'''
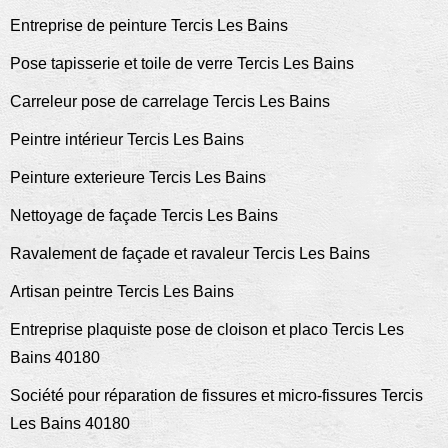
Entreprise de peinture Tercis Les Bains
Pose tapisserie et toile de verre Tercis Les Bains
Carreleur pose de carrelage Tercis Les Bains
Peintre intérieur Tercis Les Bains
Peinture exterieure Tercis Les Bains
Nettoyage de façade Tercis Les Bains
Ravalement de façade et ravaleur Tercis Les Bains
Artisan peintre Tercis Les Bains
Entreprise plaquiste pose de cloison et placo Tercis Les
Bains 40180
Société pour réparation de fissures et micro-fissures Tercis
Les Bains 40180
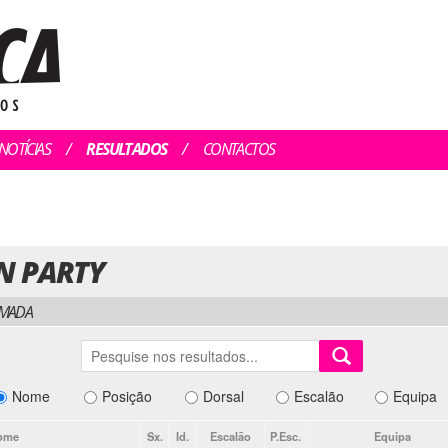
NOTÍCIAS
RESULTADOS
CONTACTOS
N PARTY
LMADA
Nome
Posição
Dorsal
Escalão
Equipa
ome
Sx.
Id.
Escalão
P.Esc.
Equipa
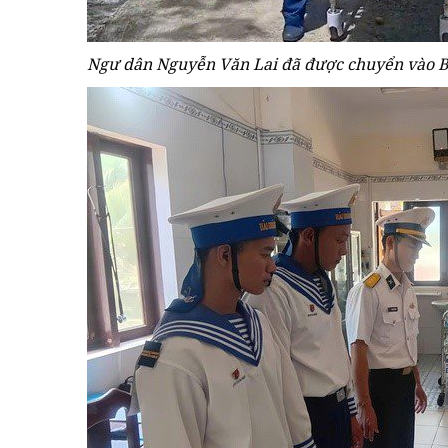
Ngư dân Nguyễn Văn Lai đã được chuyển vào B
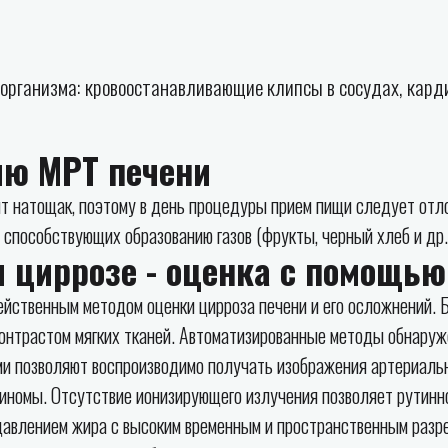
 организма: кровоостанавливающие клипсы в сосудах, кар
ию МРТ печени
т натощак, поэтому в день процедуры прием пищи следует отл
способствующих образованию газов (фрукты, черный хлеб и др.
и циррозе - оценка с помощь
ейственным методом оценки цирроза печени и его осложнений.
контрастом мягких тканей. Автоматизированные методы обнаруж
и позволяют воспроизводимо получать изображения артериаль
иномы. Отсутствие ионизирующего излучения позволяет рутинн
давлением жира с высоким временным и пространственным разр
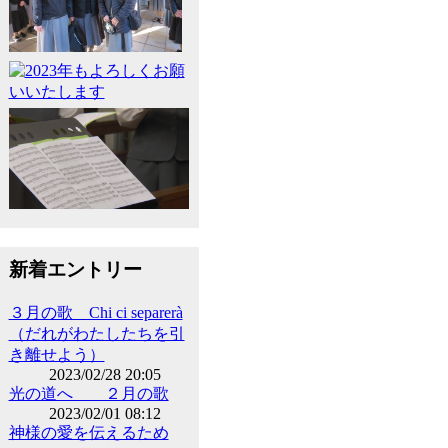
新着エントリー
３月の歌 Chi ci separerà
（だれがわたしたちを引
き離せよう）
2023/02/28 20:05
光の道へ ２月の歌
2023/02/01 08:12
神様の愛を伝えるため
'''
'''
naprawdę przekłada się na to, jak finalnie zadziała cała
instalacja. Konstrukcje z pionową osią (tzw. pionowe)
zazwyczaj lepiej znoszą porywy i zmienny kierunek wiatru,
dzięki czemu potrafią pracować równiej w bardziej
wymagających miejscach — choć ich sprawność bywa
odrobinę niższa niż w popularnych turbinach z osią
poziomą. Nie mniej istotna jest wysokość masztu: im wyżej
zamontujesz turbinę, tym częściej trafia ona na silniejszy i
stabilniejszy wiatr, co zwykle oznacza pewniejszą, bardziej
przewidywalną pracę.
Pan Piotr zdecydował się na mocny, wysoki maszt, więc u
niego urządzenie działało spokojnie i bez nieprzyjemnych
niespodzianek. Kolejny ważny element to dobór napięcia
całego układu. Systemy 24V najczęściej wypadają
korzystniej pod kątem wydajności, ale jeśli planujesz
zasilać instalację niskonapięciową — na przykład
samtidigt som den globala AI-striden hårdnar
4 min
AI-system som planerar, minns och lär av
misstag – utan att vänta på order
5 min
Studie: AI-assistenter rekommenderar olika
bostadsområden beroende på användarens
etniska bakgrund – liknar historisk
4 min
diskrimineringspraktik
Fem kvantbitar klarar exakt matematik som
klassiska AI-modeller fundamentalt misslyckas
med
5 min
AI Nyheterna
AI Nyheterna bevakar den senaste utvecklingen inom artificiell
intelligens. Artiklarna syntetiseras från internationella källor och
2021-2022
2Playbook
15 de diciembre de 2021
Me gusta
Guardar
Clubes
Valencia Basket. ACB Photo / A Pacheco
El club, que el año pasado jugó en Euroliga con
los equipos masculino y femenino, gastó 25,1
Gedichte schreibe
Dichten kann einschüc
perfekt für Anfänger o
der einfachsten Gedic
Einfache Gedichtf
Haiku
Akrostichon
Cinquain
'''
→ **What the exercise asks**: Give the lines of the material above from the line containing "Entreprise de peinture Tercis Les Bains" through the line containing "Ngư dân Nguyễn Văn Lai đã được chuyển vào B", both included, as a JSON list of strings with one string per line and no blank lines. Leave the pictures out of the answer.

→ **Solution to this exercise**:
[
  "Entreprise de peinture Tercis Les Bains",
  "Pose tapisserie et toile de verre Tercis Les Bains",
  "Carreleur pose de carrelage Tercis Les Bains",
  "Peintre intérieur Tercis Les Bains",
  "Peinture exterieure Tercis Les Bains",
  "Nettoyage de façade Tercis Les Bains",
  "Ravalement de façade et ravaleur Tercis Les Bains",
  "Artisan peintre Tercis Les Bains",
  "Entreprise plaquiste pose de cloison et placo Tercis Les",
  "Bains 40180",
  "Société pour réparation de fissures et micro-fissures Tercis",
  "Les Bains 40180",
  "NOTÍCIAS",
  "RESULTADOS",
  "CONTACTOS",
  "N PARTY",
  "LMADA",
  "Nome",
  "Posição",
  "Dorsal",
  "Escalão",
  "Equipa",
  "ome",
  "Sx.",
  "Id.",
  "Escalão",
  "P.Esc.",
  "Equipa",
  "Ngư dân Nguyễn Văn Lai đã được chuyển vào B"
]